De repente morí, o eso creía, y me encontré en una cola de hombres y mujeres, también niños, yendo hacia una gran luz. Todos íbamos solos, en un orden donde nadie podía adelantar a otros. Tú sitio estaba allí y tú avanzabas en la cola.
Después de un larguísimo tiempo cuando llegué a la luz, había una puerta. Crucé el umbral y me encontré en una sala que parecía un tribunal. Unos individuos de extraña apariencia me juzgaban y me declaraban culpable. Nacería de nuevo entre todos aquellos a los que había defraudado.
Apelé. Argumenté que, con un lavado de memoria, es imposible hacerlo bien.
Me respondieron que, si perdía la apelación, me enviarían a un infierno de tercer nivel: un lugar cutre y siniestro donde la existencia se prolonga durante eones.
—Adelante —dije—. Solicito un defensor.
Al instante apareció un ángel luminoso, con alas y todo. Pero aclaré que no era católico; que mi religión era el budismo y que no creíamos en dioses ni en ángeles.
Los miembros del tribunal comenzaron a murmurar entre ellos. No sabían cómo sentenciar aquella anomalía. Nadie podía renacer con la memoria intacta de su antiguo yo; sería un caos absoluto.
Finalmente encontraron una solución: decidieron que naciera en un "megaedificio" donde habitaban un millón de cerdos destinados al consumo humano.
Nací cerdito, con toda mi memoria intacta, pero no podía comunicarlo. Conocía mi destino: comer, crecer, engordar y, si no me seleccionaban como semental —lo cual habría sido maravilloso en aquel estado de vida—, iría directo al matadero. No más de ocho meses de existencia.
Reflexioné sobre mi nueva condición y sobre la mala ostia de los jueces que me habían engañado. Sabía que, por el hecho de ser budista, podía renacer en el reino animal, pero jamás imaginé que sería en el cuerpo de un cerdito.
Al cabo de un mes aproximadamente, llegaron unos humanos con batas blancas y me hicieron análisis genéticos. Dijeron que tenía un potencial reproductivo impresionante. Así que me trasladaron a la granja de sementales. Allí se comía mejor y teníamos más libertad en el campo.
Una tarde, antes de recogernos en la pocilga, surgió una luz entre los árboles de bellotas. Ninguno de mis compañeros le prestó la menor atención. Pero mi cerebro, aunque porcino, pensaba como el de un humano. Eso sí, mi comportamiento era de cerdo total.
La curiosidad me llevó hacia la luz, y la luz venía hacia mí. Al encontrarnos, ascendí flotando y entré en una nave extraterrestre. Me recibió la Plana Mayor. Nos comunicamos vía telepática, aunque lo que resonaba en mi cerebro era de naturaleza porcina. Aun así, lo entendía perfectamente:
¡Oinc, oinc! ¡Oinc, oinc!
No comprendían por qué yo era un cerdo mentalmente diferente. Así que me invitaron a unirme a ellos y desde entonces viajo por toda la galaxia, conociendo seres de las más extrañas condiciones.
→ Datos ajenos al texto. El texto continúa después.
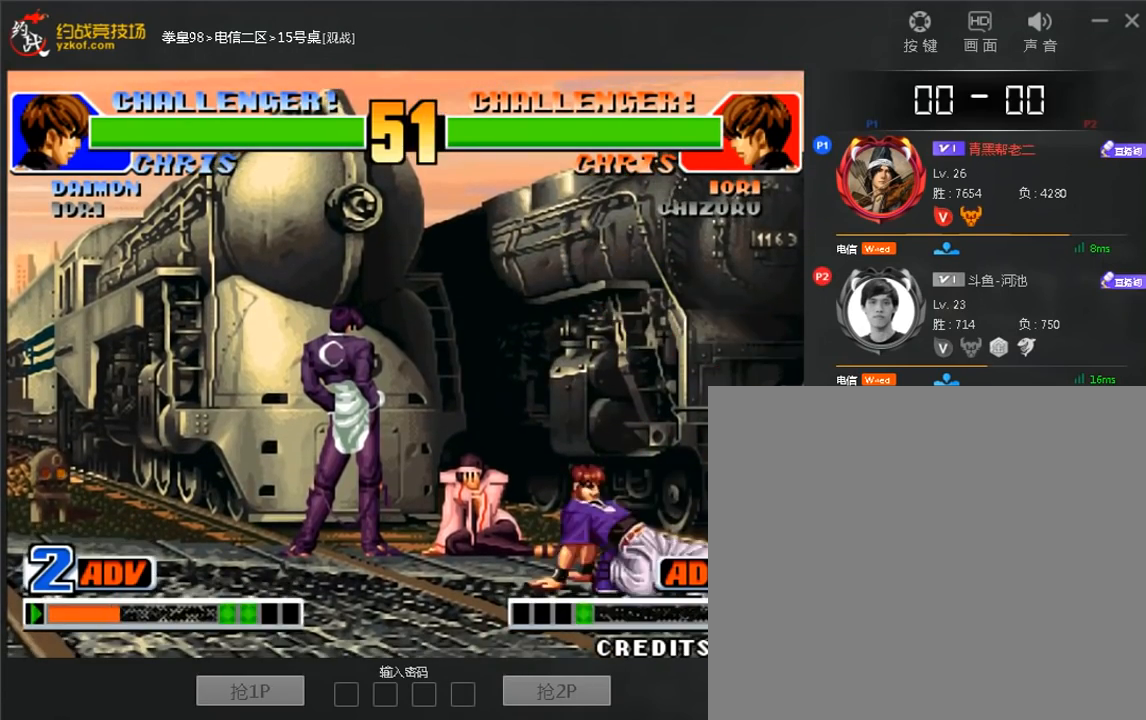
{"dt_ms": 480, "buttons": [], "left_stick": "left", "events": [[80, "B", "up"], [120, "left_stick", "center"], [200, "left_stick", "up"], [400, "left_stick", "left"]]}
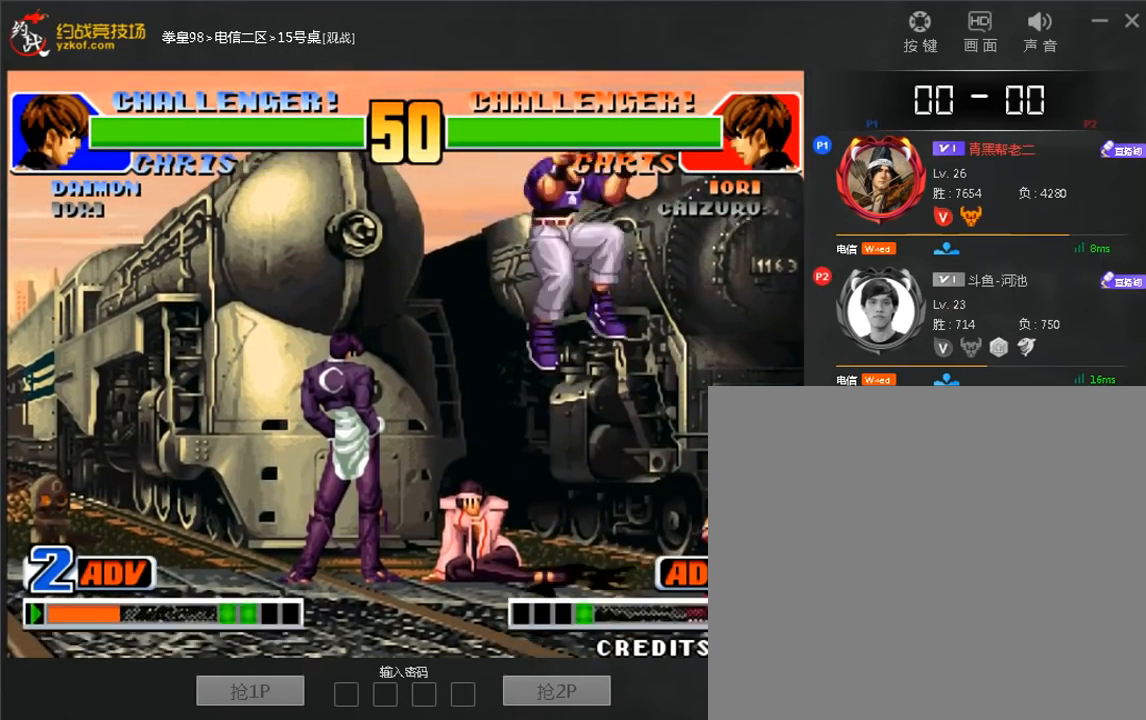
{"dt_ms": 1000, "buttons": [], "left_stick": "center"}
Con los ciclos galácticos aprendí que la libertad absoluta también era aburrida. Los extraterrestres me veneraban como una anomalía consciente, pero yo solo pensaba en bellotas que no existían. Un día descubrí, revisando los archivos de la nave, que mi misión era servir de experimento:
"El Cerdito Ilustrado"
Comprendí entonces que el universo no castiga, solo recicla. Y mientras la nave saltaba al hiperespacio, acepté mi papel con dignidad porcina. Al fin y al cabo, nadie había prometido que la iluminación no oliera a pocilga.
Durante un salto estelar, la memoria comenzó a disolverse. Primero olvidé mi nombre, luego mi vida humana y, por último, el hecho de ser un cerdo. No sentí miedo. Cuando ya no quedaba pensamiento alguno, la nave desapareció y la luz se apagó. Desperté en la finca bajo una higuera, respirando en silencio. No había jueces, ni ángeles, ni galaxias. Solo el instante presente. Sonreí sin saber por qué. Quizá, por fin, comprendí que no era nadie.